Skip to content

Databricks SQL

This topic shows how to configure access control in Databricks SQL.

Prerequisites

Ensure the following prerequisite is met:

  • Create an endpoint in Databricks SQL with a user having admin privileges. For more information, refer to Create an endpoint in Databricks SQL.

  • As you configure the endpoint using the link provided above, get the following values:

    • Host URL
    • JDBC URL
    • SQL endpoint token
    • Database List

CLI Configuration

  1. SSH to the instance where Privacera is installed.

  2. Run the following commands.

    cd ~/privacera/privacera-manager/config
    cp sample-vars/vars.policysync.databricks.sql.analytics.yml custom-vars/
    vi config/custom-vars/vars.policysync.databricks.sql.analytics.yml
    
  3. Set the properties for your specific installation. For property details and description, see the Configuration Properties section that follows.

    Note

    Along with the above properties, you can add custom properties that are not included by default. For more information about these properties, see Databricks SQL Connector.

  4. Run the following commands.

    cd ~/privacera/privacera-manager
    ./privacera-manager.sh update
    

Configuration Properties

JDBC configuration properties

Name Type Default Required Description
DATABRICKS_SQL_ANALYTICS_JDBC_URL string Yes

Specifies the JDBC URL for the Databricks SQL connector.

Use the following format for the JDBC URL:

jdbc:spark://<WORKSPACE_URL>:443/<DATABASE>;transportMode=http;ssl=1;AuthMech=3;httpPath=/sql/1.0/endpoints/1234567890

The workspace URL and the database name are derived from your Databricks SQL configuration.

DATABRICKS_SQL_ANALYTICS_JDBC_USERNAME string Yes

Specifies the JDBC username to use.

DATABRICKS_SQL_ANALYTICS_JDBC_PASSWORD string Yes

Specifies the access token of the SQL endpoint to use.

DATABRICKS_SQL_ANALYTICS_JDBC_DB string Yes

Specifies the name of the JDBC database to use.

DATABRICKS_SQL_ANALYTICS_OWNER_ROLE string No

Specifies the role that owns the resources managed by PolicySync.

  • If a value is not specified, resources are owned by the creating user. In this case, the owner of the resource will have all access to the resource.

  • If a value is specified, the owner of the resource will be changed to the specified value.

The following resource types are supported:

  • Database
  • Schemas
  • Tables
  • Views
DATABRICKS_SQL_ANALYTICS_HOST_URL string Yes

Specifies the base URL for the Databricks SQL instance.

Transcribed page contents
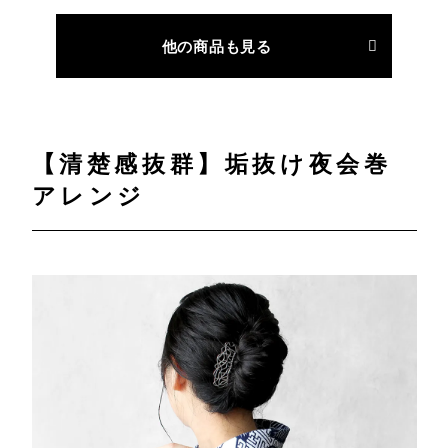
他の商品も見る
【清楚感抜群】垢抜け夜会巻
アレンジ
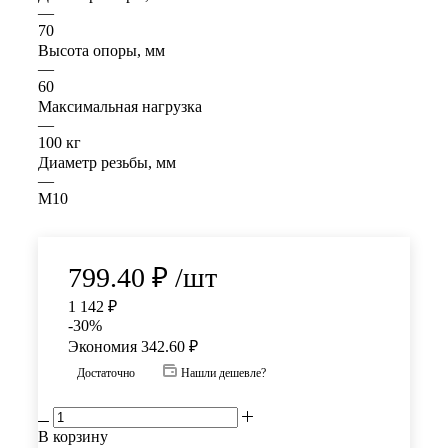
—
70
Высота опоры, мм
—
60
Максимальная нагрузка
—
100 кг
Диаметр резьбы, мм
—
M10
799.40
₽
/шт
1 142
₽
-
30
%
Экономия
342.60
₽
Достаточно
Нашли дешевле?
В корзину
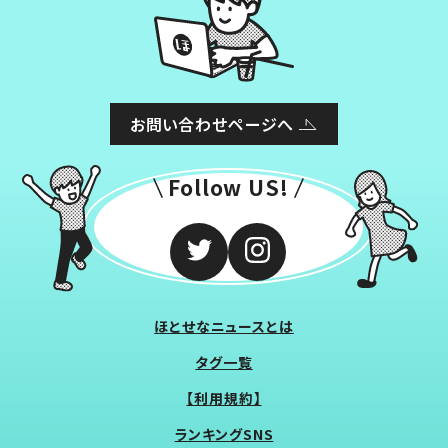
お問い合わせページへ
Follow US!
ほとせなニュースとは
タグ一覧
【利用規約】
ランキングSNS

• Task requirements:
a) Print the Databricks SQL page from "Ensure the following" up to and including "endpoint in Databricks SQL." word for word.
b) Output every one of the transcribed page rows word for word, leaving the pictures out of your answer.
These rows are unrelated to the Databricks SQL page.

• Task-by-task answers:
a)
Ensure the following prerequisite is met:

  • Create an endpoint in Databricks SQL with a user having admin privileges. For more information, refer to Create an endpoint in Databricks SQL.

b)
他の商品も見る
【清楚感抜群】垢抜け夜会巻
アレンジ
—
70
Высота опоры, мм
—
60
Максимальная нагрузка
—
100 кг
Диаметр резьбы, мм
—
M10
799.40
₽
/шт
1 142
₽
-
30
%
Экономия
342.60
₽
Достаточно
Нашли дешевле?
В корзину
お問い合わせページへ
Follow US!
ほとせなニュースとは
タグ一覧
【利用規約】
ランキングSNS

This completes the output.